Top of DATA EXTRACTS

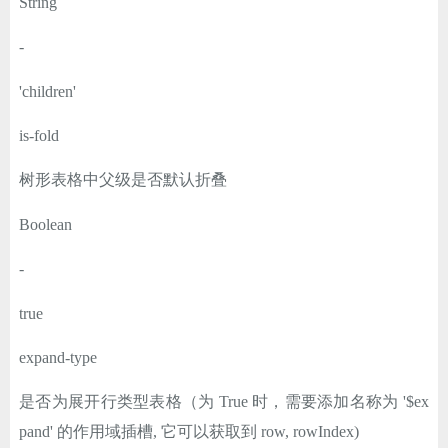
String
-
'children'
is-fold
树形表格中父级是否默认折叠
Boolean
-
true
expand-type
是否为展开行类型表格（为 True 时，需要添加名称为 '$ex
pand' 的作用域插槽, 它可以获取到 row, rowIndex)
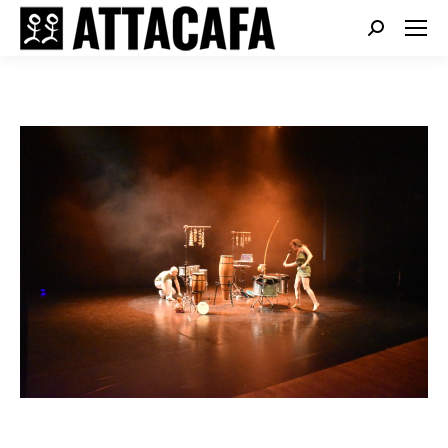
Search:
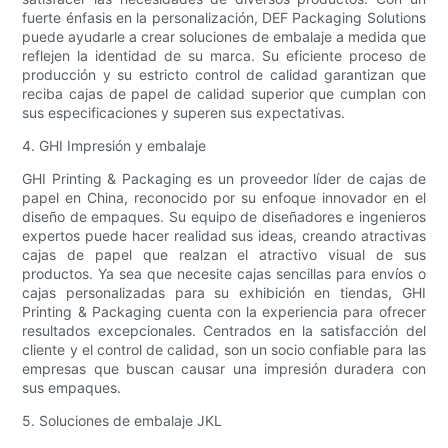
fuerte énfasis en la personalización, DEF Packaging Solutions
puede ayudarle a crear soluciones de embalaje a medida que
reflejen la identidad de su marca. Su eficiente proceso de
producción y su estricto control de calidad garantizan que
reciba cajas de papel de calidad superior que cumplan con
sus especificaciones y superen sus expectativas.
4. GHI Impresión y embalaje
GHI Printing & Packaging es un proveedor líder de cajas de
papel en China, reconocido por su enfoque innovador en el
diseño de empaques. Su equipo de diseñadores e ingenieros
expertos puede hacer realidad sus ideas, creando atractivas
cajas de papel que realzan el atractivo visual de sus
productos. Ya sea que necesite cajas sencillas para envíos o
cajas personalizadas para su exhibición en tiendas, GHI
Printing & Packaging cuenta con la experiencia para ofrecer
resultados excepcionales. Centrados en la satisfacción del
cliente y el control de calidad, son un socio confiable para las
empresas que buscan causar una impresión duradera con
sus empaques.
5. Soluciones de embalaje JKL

Bottom of DATA EXTRACTS

AIM OF THE EXERCISE — Convert the lines of the records that begin with the line containing "fuerte énfasis en" and end with the line containing "GHI Printing &", both included, into a numbered list, omitting any blank lines.

EXERCISE RESULT —
1. fuerte énfasis en la personalización, DEF Packaging Solutions
2. puede ayudarle a crear soluciones de embalaje a medida que
3. reflejen la identidad de su marca. Su eficiente proceso de
4. producción y su estricto control de calidad garantizan que
5. reciba cajas de papel de calidad superior que cumplan con
6. sus especificaciones y superen sus expectativas.
7. 4. GHI Impresión y embalaje
8. GHI Printing & Packaging es un proveedor líder de cajas de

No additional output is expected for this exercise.